■ **GOAL OF THE EXERCISE**: In full and exactly, reproduce the entries below, but omit the pictures.

■ **TASK DATA**:
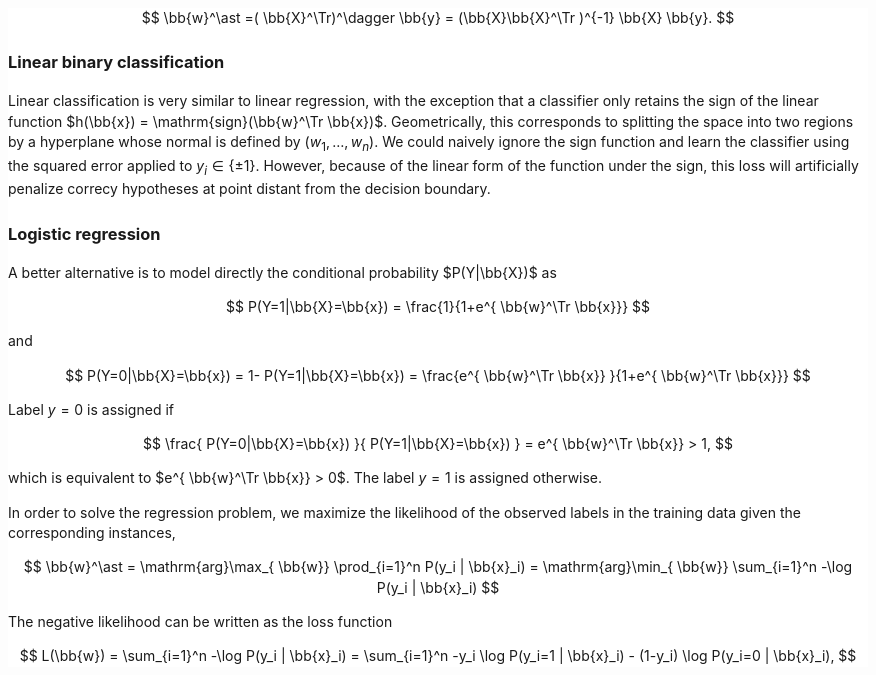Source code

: $$
\bb{w}^\ast =(
\bb{X}^\Tr)^\dagger \bb{y} =
(\bb{X}\bb{X}^\Tr )^{-1} \bb{X}
\bb{y}.
$$

### Linear binary classification

Linear classification is very similar to linear regression, with the exception
that a classifier only retains the sign of the linear function
$h(\bb{x}) = \mathrm{sign}(\bb{w}^\Tr \bb{x})$.
Geometrically, this corresponds to splitting the space into two regions by a
hyperplane whose normal is defined by $(w_1,\dots,w_n)$. We could naively ignore
the sign function and learn the classifier using the squared error applied to
$y_i \in  \{\pm 1\}$. However, because of the linear form of the function under
the sign, this loss will artificially penalize correcy hypotheses at point
distant from the decision boundary.

### Logistic regression

A better alternative is to model directly the conditional probability
$P(Y|\bb{X})$ as

$$
P(Y=1|\bb{X}=\bb{x}) = \frac{1}{1+e^{ \bb{w}^\Tr \bb{x}}}
$$

and

$$
P(Y=0|\bb{X}=\bb{x}) = 1- P(Y=1|\bb{X}=\bb{x}) = \frac{e^{ \bb{w}^\Tr \bb{x}} }{1+e^{ \bb{w}^\Tr \bb{x}}}
$$

Label $y=0$ is assigned if

$$
\frac{ P(Y=0|\bb{X}=\bb{x}) }{ P(Y=1|\bb{X}=\bb{x}) } = e^{ \bb{w}^\Tr \bb{x}} > 1,
$$

which is equivalent to
$e^{ \bb{w}^\Tr \bb{x}} > 0$. The label $y=1$ is
assigned otherwise.

In order to solve the regression problem, we maximize the likelihood of the
observed labels in the training data given the corresponding instances,

$$
\bb{w}^\ast = \mathrm{arg}\max_{ \bb{w}} \prod_{i=1}^n P(y_i | \bb{x}_i) = \mathrm{arg}\min_{ \bb{w}} \sum_{i=1}^n -\log P(y_i | \bb{x}_i)
$$

The negative likelihood can be written as the loss function

$$
L(\bb{w}) = \sum_{i=1}^n -\log P(y_i | \bb{x}_i)  = \sum_{i=1}^n -y_i \log P(y_i=1 | \bb{x}_i) - (1-y_i) \log P(y_i=0 | \bb{x}_i),
$$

■ **TASK OUTPUT**:
Source code

: $$
\bb{w}^\ast =(
\bb{X}^\Tr)^\dagger \bb{y} =
(\bb{X}\bb{X}^\Tr )^{-1} \bb{X}
\bb{y}.
$$

### Linear binary classification

Linear classification is very similar to linear regression, with the exception
that a classifier only retains the sign of the linear function
$h(\bb{x}) = \mathrm{sign}(\bb{w}^\Tr \bb{x})$.
Geometrically, this corresponds to splitting the space into two regions by a
hyperplane whose normal is defined by $(w_1,\dots,w_n)$. We could naively ignore
the sign function and learn the classifier using the squared error applied to
$y_i \in  \{\pm 1\}$. However, because of the linear form of the function under
the sign, this loss will artificially penalize correcy hypotheses at point
distant from the decision boundary.

### Logistic regression

A better alternative is to model directly the conditional probability
$P(Y|\bb{X})$ as

$$
P(Y=1|\bb{X}=\bb{x}) = \frac{1}{1+e^{ \bb{w}^\Tr \bb{x}}}
$$

and

$$
P(Y=0|\bb{X}=\bb{x}) = 1- P(Y=1|\bb{X}=\bb{x}) = \frac{e^{ \bb{w}^\Tr \bb{x}} }{1+e^{ \bb{w}^\Tr \bb{x}}}
$$

Label $y=0$ is assigned if

$$
\frac{ P(Y=0|\bb{X}=\bb{x}) }{ P(Y=1|\bb{X}=\bb{x}) } = e^{ \bb{w}^\Tr \bb{x}} > 1,
$$

which is equivalent to
$e^{ \bb{w}^\Tr \bb{x}} > 0$. The label $y=1$ is
assigned otherwise.

In order to solve the regression problem, we maximize the likelihood of the
observed labels in the training data given the corresponding instances,

$$
\bb{w}^\ast = \mathrm{arg}\max_{ \bb{w}} \prod_{i=1}^n P(y_i | \bb{x}_i) = \mathrm{arg}\min_{ \bb{w}} \sum_{i=1}^n -\log P(y_i | \bb{x}_i)
$$

The negative likelihood can be written as the loss function

$$
L(\bb{w}) = \sum_{i=1}^n -\log P(y_i | \bb{x}_i)  = \sum_{i=1}^n -y_i \log P(y_i=1 | \bb{x}_i) - (1-y_i) \log P(y_i=0 | \bb{x}_i),
$$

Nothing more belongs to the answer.